• [Excerpt provided]:
──────────

Service disruption on October 20, 2025

When the internet goes down, our primary job is to help everyone get back up, as fast as possible.

Of the almost half a million incidents we've helped our customers solve, there are some which stand out for both their scale and impact. One of these happened on Monday, October 20, when AWS had a widely covered major outage in their us-east-1 region, from 07:11 to 10:53 UTC.

We’re hosted in multiple regions of Google Cloud and so the majority of our product was unaffected by the outage. However, we do depend on third parties for some aspects of our platform, who themselves are hosted in AWS, or have their own dependencies that are.

As a result, the outage impacted several of our key services, including on-call notifications, SAML authentication, and Scribe, our incident note taker.

Third parties aside, responsibility here unequivocally lies with us and we take that responsibility seriously. In this post, I’ll share more on our response, how and why we were impacted, what we learned, and what we’ve already done about it.

How our platform performed

In the 24 hours after AWS first saw issues, 14,000 people collectively spent 12,500 hours (1.5 years!) actively responding to incidents with incident.io. We saw a 4x traffic increase to status pages as everyone fought hard to keep customers informed, peaking at around 4.5 million requests per hour and a significant increase in monitoring alerts, as systems went offline around the world.

Incoming alerts to the incident.io platform during the AWS outage

We expect scenarios like this, and we intentionally design our platform to tolerate both integration failures and high load. We have controls, fallbacks and multiple providers in the event of failure, to ensure issues with one component or service don’t affect the rest of the platform.

──────────

• [Raw records]:
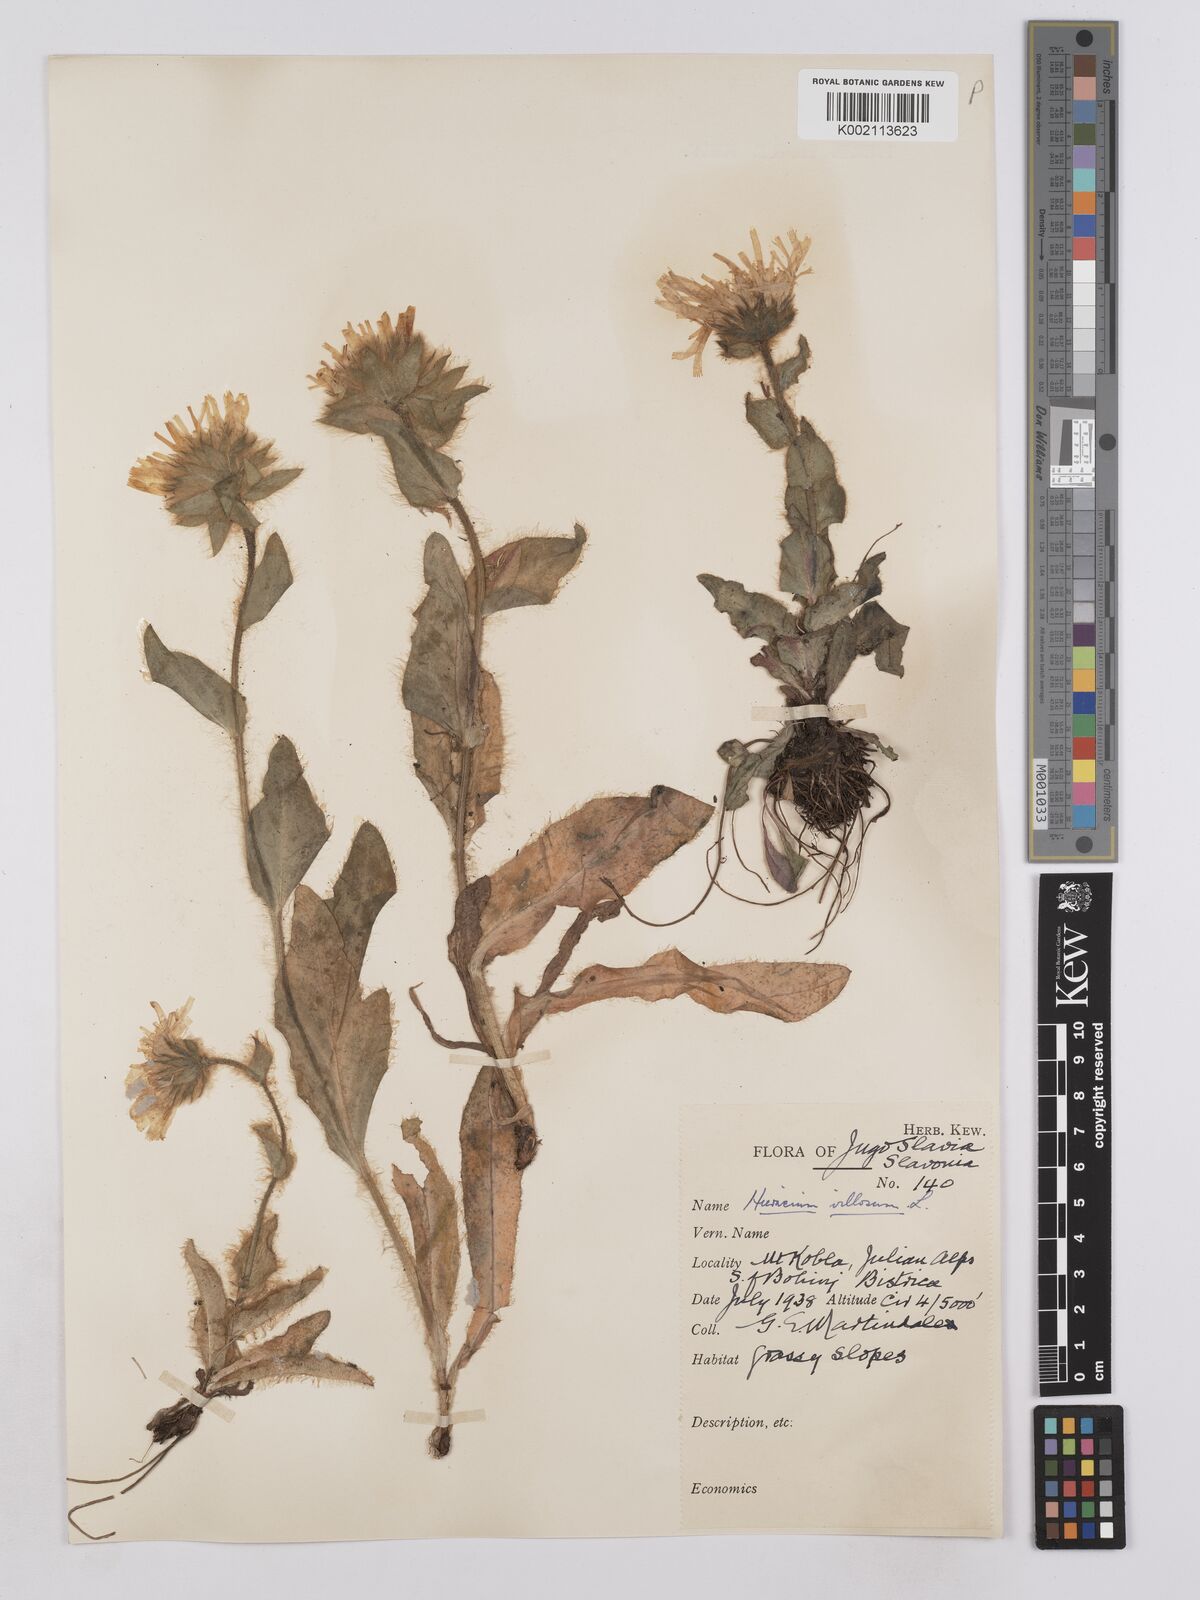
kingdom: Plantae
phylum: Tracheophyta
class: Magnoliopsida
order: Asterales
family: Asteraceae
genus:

──────────

• [To do]:
**a.** Which services does the service disruption post name as impacted by the outage?
**b.** Could you copy everything in the service disruption post from "When the internet" down to "to 10:53 UTC.", word for word?
The listing plays no role here.

• [Expected results]:
**a.** On-call notifications, SAML authentication, and Scribe, the incident note taker.

**b.**
When the internet goes down, our primary job is to help everyone get back up, as fast as possible.

Of the almost half a million incidents we've helped our customers solve, there are some which stand out for both their scale and impact. One of these happened on Monday, October 20, when AWS had a widely covered major outage in their us-east-1 region, from 07:11 to 10:53 UTC.